• Exercise:
Pictures must not appear in the copy. Restate exactly the lines below from the one with "fx_px: 3444" through the one with "f_number: 3.5", inclusive.

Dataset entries
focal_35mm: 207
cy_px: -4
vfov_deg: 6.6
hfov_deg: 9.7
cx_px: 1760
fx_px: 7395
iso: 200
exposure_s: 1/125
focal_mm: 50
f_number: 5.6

...

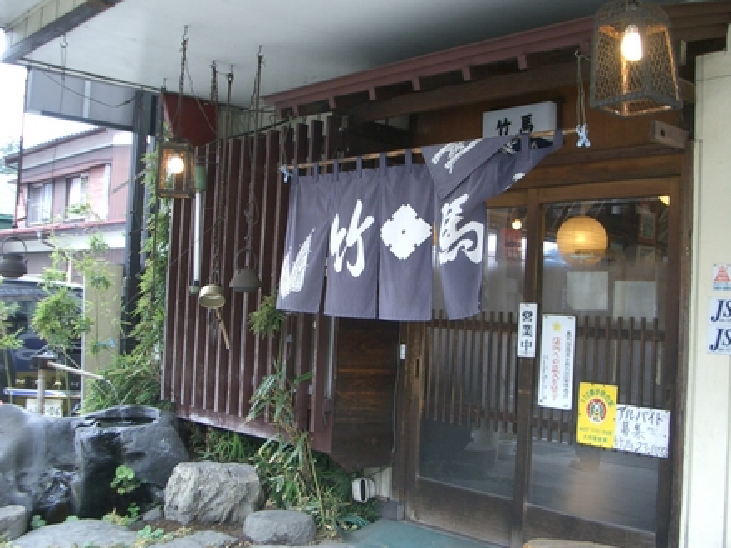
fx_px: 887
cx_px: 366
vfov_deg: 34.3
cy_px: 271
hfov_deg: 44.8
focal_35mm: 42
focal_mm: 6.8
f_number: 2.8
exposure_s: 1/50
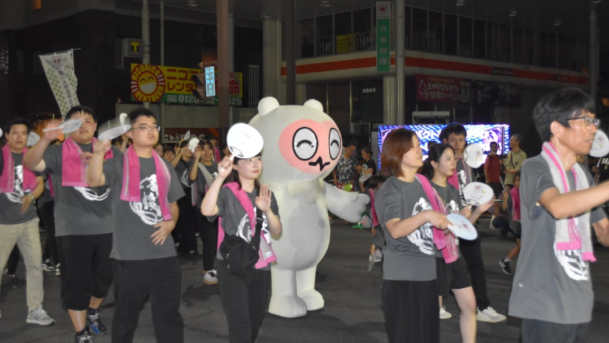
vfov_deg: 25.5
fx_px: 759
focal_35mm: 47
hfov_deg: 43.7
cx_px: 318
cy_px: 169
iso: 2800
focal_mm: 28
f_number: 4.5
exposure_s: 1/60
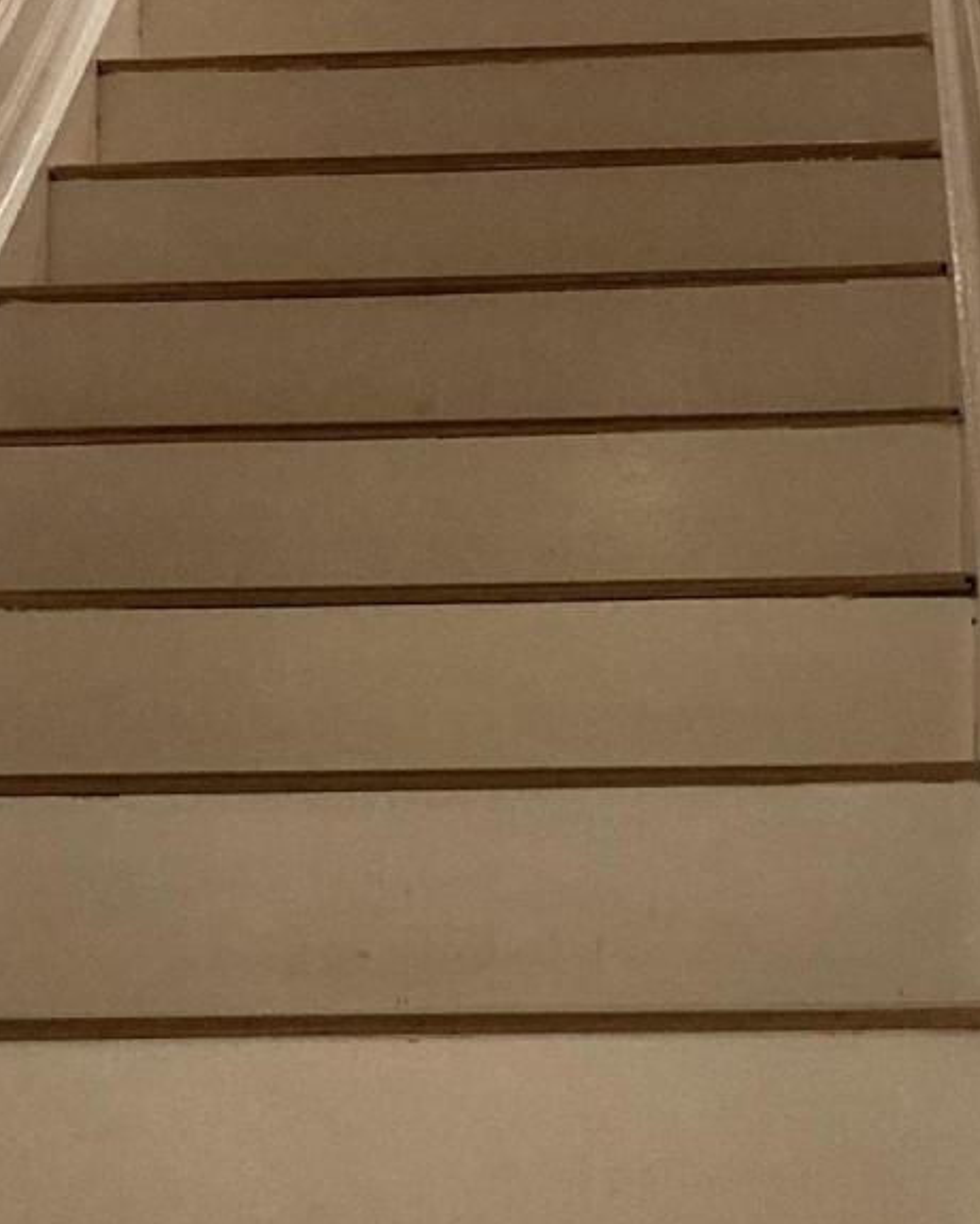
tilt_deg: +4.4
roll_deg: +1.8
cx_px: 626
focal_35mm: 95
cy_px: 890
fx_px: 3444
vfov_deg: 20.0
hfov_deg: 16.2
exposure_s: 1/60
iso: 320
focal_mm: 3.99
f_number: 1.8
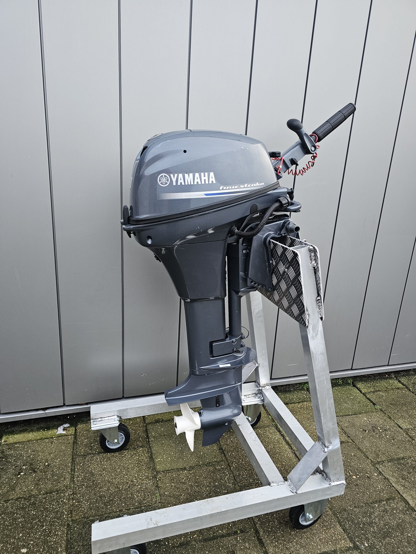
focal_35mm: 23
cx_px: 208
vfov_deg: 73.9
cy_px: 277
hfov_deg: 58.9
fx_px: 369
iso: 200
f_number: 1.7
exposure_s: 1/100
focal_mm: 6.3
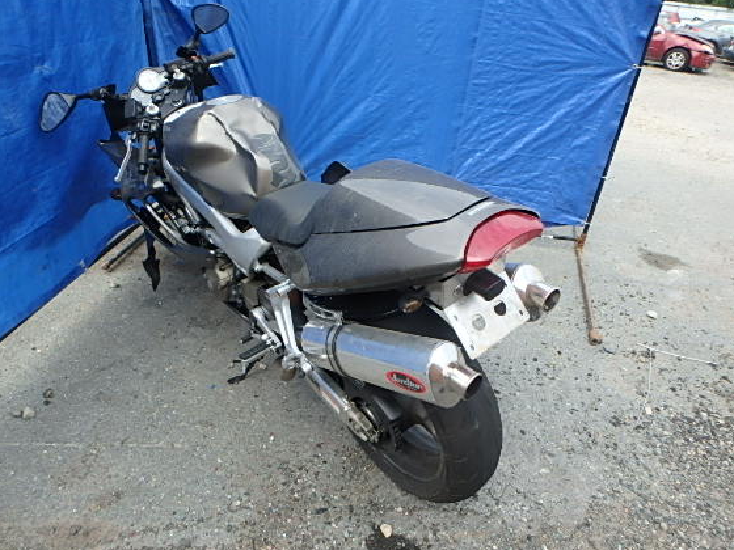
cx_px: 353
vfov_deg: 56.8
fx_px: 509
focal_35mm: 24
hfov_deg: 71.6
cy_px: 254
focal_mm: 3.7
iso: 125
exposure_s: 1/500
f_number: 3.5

* * *

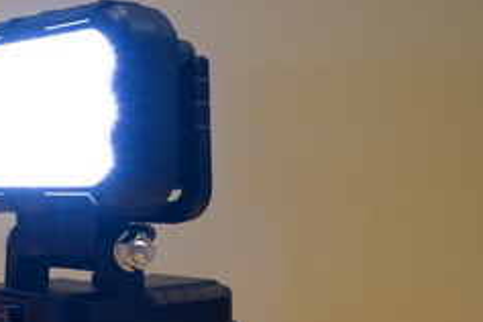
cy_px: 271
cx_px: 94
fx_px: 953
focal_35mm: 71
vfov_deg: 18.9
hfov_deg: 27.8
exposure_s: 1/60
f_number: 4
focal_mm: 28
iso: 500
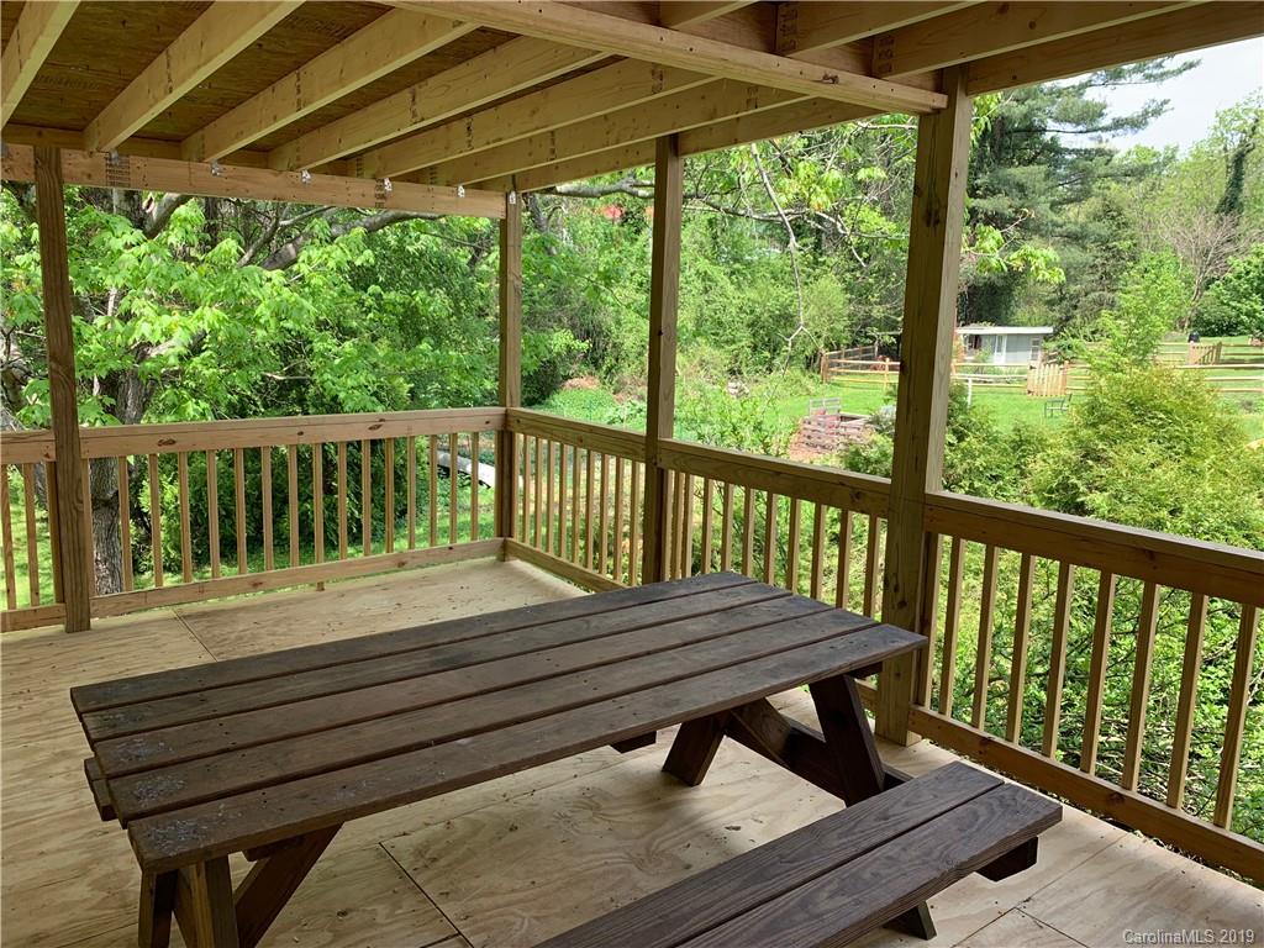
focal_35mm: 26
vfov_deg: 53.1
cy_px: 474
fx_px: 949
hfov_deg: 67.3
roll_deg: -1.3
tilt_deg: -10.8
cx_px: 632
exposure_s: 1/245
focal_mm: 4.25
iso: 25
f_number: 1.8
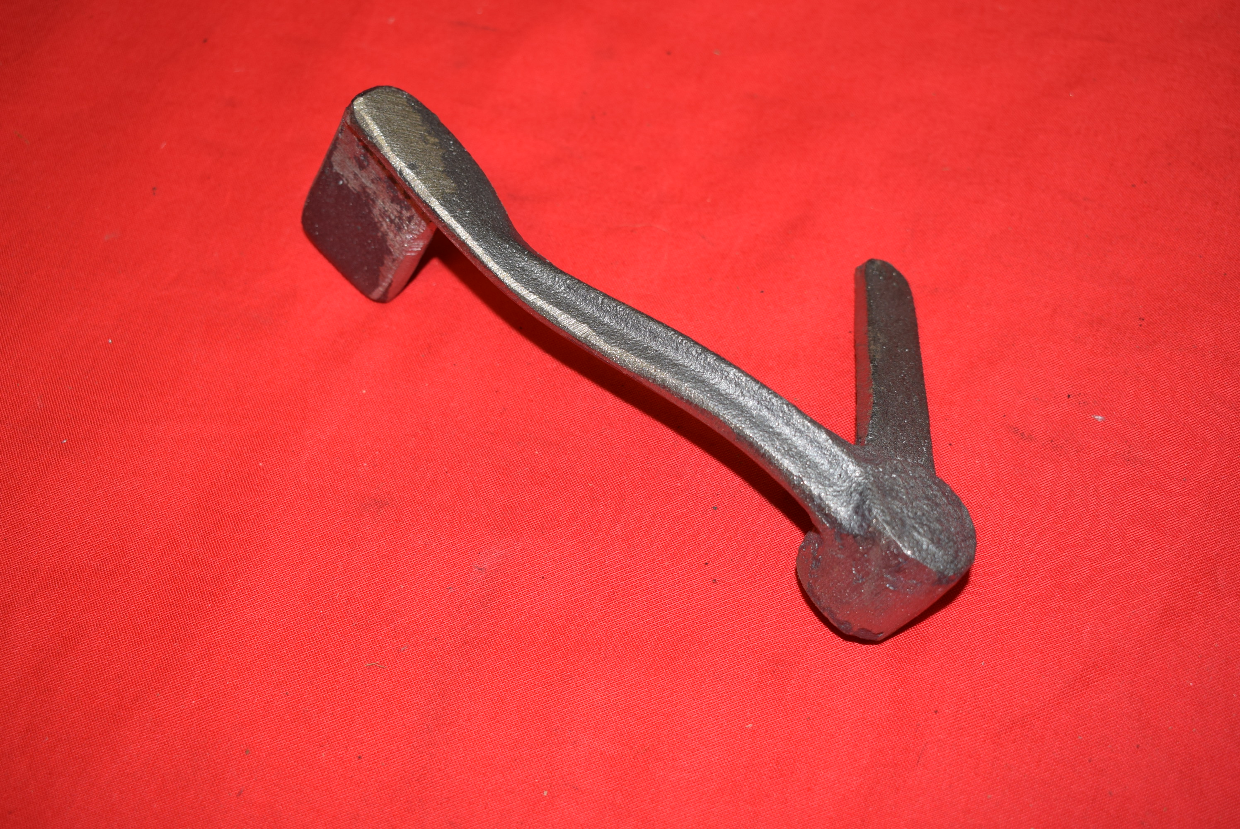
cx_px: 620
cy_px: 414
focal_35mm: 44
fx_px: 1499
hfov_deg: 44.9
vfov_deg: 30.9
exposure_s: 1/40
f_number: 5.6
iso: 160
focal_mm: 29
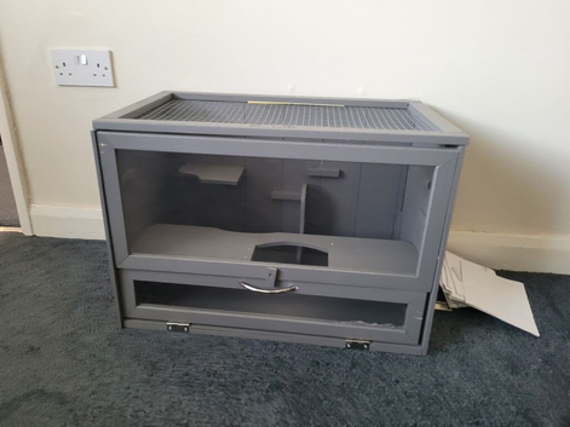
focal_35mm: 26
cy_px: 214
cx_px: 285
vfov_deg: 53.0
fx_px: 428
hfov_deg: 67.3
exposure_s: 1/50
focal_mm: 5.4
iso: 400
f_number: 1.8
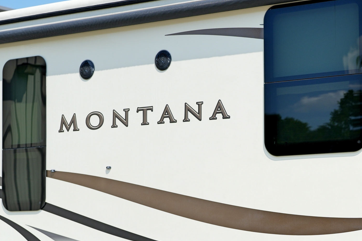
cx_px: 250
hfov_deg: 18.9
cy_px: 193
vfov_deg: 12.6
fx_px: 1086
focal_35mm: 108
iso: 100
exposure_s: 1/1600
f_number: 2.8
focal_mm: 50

• Completed exercise:
fx_px: 3444
vfov_deg: 20.0
hfov_deg: 16.2
exposure_s: 1/60
iso: 320
focal_mm: 3.99
f_number: 1.8
focal_35mm: 23
cx_px: 208
vfov_deg: 73.9
cy_px: 277
hfov_deg: 58.9
fx_px: 369
iso: 200
f_number: 1.7
exposure_s: 1/100
focal_mm: 6.3
cx_px: 353
vfov_deg: 56.8
fx_px: 509
focal_35mm: 24
hfov_deg: 71.6
cy_px: 254
focal_mm: 3.7
iso: 125
exposure_s: 1/500
f_number: 3.5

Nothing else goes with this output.